EX-99 2 nr070105hedging.htm NEWS RELEASE-IMPLEMENTATION OF HEDGING News Release   Berry Petroleum C

 
News Release - July 1, 2005

Berry Petroleum Company                                                                   Phone (661) 616-3900
5201 Truxtun Avenue, Suite 300                                                                    E-mail: ir@bry.com
Bakersfield, California 93309-0640                                                          Internet: www.bry.com

Contacts: Robert F. Heinemann, President and CEO - - Ralph J. Goehring, Executive Vice President and CFO
 


BERRY PETROLEUM IMPLEMENTS ADDITIONAL HEDGING


Bakersfield, CA - July 1, 2005 - Berry Petroleum Company (NYSE:BRY) has entered into zero-cost collars for approximately 10,000 barrels of oil per day for the period January 1, 2006 through December 31, 2009. Based on WTI pricing, the floor is $47.50 and the ceiling is $70.00.

Robert Heinemann, chief executive officer and president, stated, "Crude oil futures prices have increased substantially in recent months and we believe it is prudent for Berry to lock in a floor price on a portion of the Company's production while also retaining significant upside. The volume of 10,000 barrels per day currently represents slightly less than half of our oil production. Strategically, we intend to continue growing Berry through a combination of asset development and acquisitions. The use of collars supports this strategy by protecting our future cash flows if oil prices decline significantly while allowing us to participate in the upside of our assets if oil prices run up."

Drilling Rig Purchase

Separately, to assist in achieving its growth plans, Berry has purchased a drilling rig that is rated to a depth of approximately 7,000 feet. A Rocky Mountain-based drilling company under contract with Berry will begin drilling with the rig at the Company's Brundage Canyon property by mid-July. This rig will be dedicated to Berry's shallow drilling program in the Uinta Basin.

Berry Petroleum Company is a publicly traded independent oil and gas production, exploration and exploitation company located in Bakersfield, California.
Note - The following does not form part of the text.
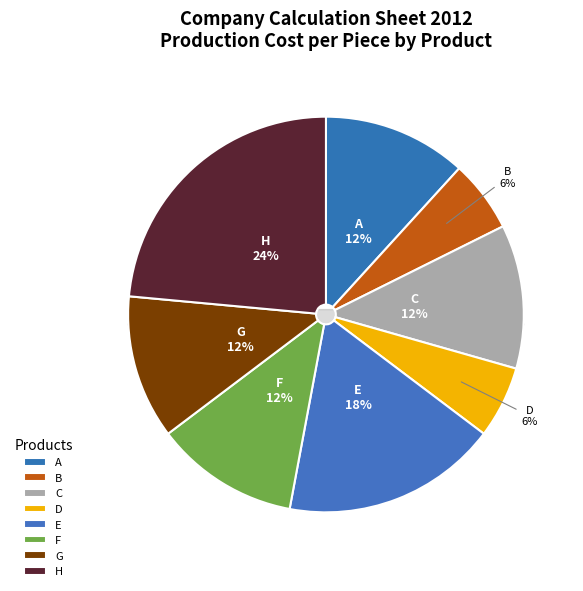

To the nearest percent, what is the difference between the F and E slice percentages?

6%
This release contains certain forward-looking statements within the meaning of the Private Securities Litigation Reform Act of 1995 involving risks and uncertainties discussed in detail in the Company's Securities and Exchange Commission filing and reports, including the Company's 2004 Annual Report to shareholders. Actual results may vary due to these or other risks and uncertainties Details of the Company's hedging program, including discussion of the risks, will be contained in the Company's upcoming second quarter 2005 Form 10-Q to be filed by August 9, 2005.